- EXCERPT PROVIDED:
'''
17.  Asaf A.A. Fysee is his book Outlines of Muhammedan Law (3rd Edition 1964) at page 304 of the text has stated thus:

 

"It may be said generally that every sane adult is entitled to be a mutawalli, unless there is a specific bar.  It is well-settled that the following can legally act as mutawallis; (i) the founder himself (wakf) (ii) his children, (iii) women (iv) non-muslims; (v) sunniites in a shiite wakf and    vice versa.

 

Minority and unsoundness of mind are positive disqualifications; in Pakistan it has been held that a minor can be appointed a mutawalli, if the office is declared to be hereditary, and as regards, women, their Lordships of the Privy Council have ruled that sex is no bar in case where no religious duties have to be performed but aliter, if religious duties or spiritual functions are part of the duties of a mutawalli, and in such cases, a female or a non-muslim cannot act as a Sajjada-nashin, kahatib, mujawar of a dargah, or an imam of a mosque".
'''
- GIVEN DATA:
'''
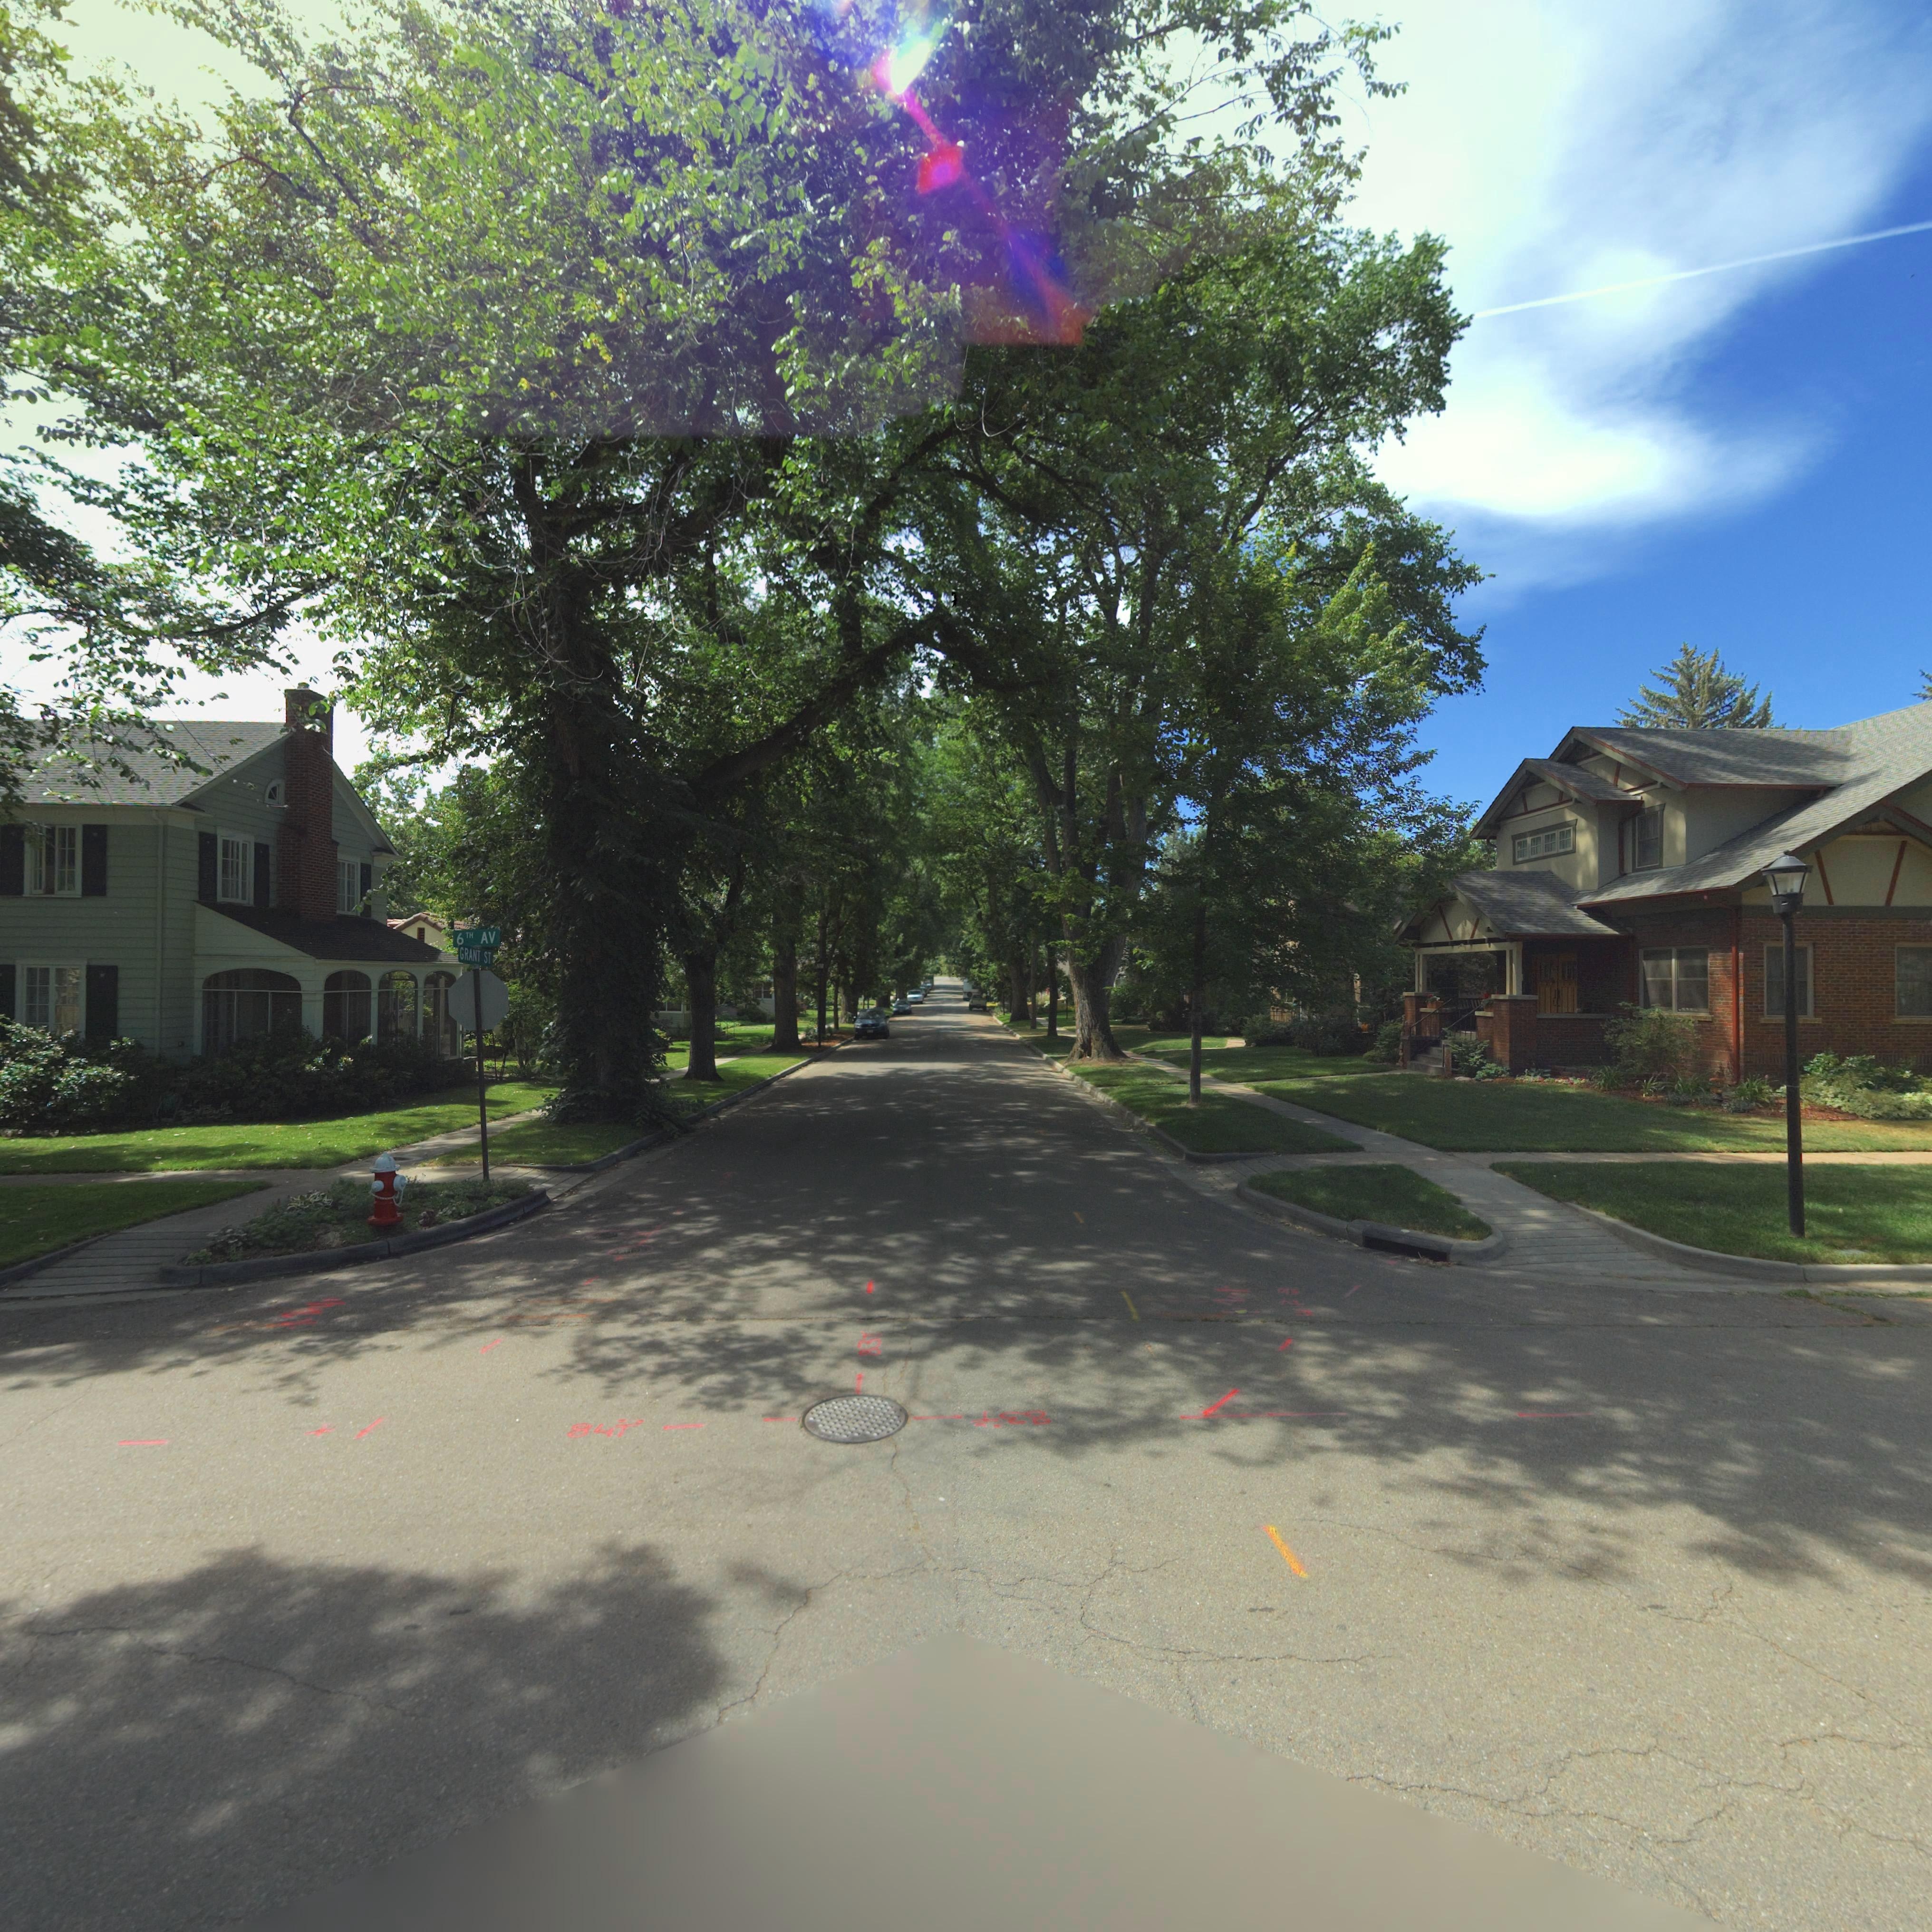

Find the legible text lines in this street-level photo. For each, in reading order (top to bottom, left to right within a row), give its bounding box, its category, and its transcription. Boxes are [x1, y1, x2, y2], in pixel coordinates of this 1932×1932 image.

[455, 930, 497, 946] StreetName: 6TH AV
[459, 947, 491, 964] StreetName: GRANT ST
'''
- DIRECTIVES:
[A] Answer these questions from the excerpt on mutawallis, one line each:
(i) Which edition and year of the book are cited?
(ii) What two things are called positive disqualifications?
(iii) In Pakistan, under what condition can a minor be appointed a mutawalli?
[B] Retype the part of the excerpt on mutawallis between "17.  Asaf A.A." and "and    vice versa.", inclusive.
[C] For each statement, say yes or no according to the excerpt on mutawallis, and quote the words that decide it:
(i) Non-Muslims can legally act as mutawallis.
(ii) The Privy Council ruled that sex is always a bar to being a mutawalli.
(iii) The quoted passage is from page 304 of the book.

- PER-TASK ANSWERS:
[A]
(i) The 3rd Edition, 1964.
(ii) Minority and unsoundness of mind.
(iii) If the office is declared to be hereditary.

[B]
17.  Asaf A.A. Fysee is his book Outlines of Muhammedan Law (3rd Edition 1964) at page 304 of the text has stated thus:

 

"It may be said generally that every sane adult is entitled to be a mutawalli, unless there is a specific bar.  It is well-settled that the following can legally act as mutawallis; (i) the founder himself (wakf) (ii) his children, (iii) women (iv) non-muslims; (v) sunniites in a shiite wakf and    vice versa.

[C]
(i) Yes: "(iv) non-muslims"
(ii) No: "sex is no bar in case where no religious duties have to be performed"
(iii) Yes: "at page 304 of the text"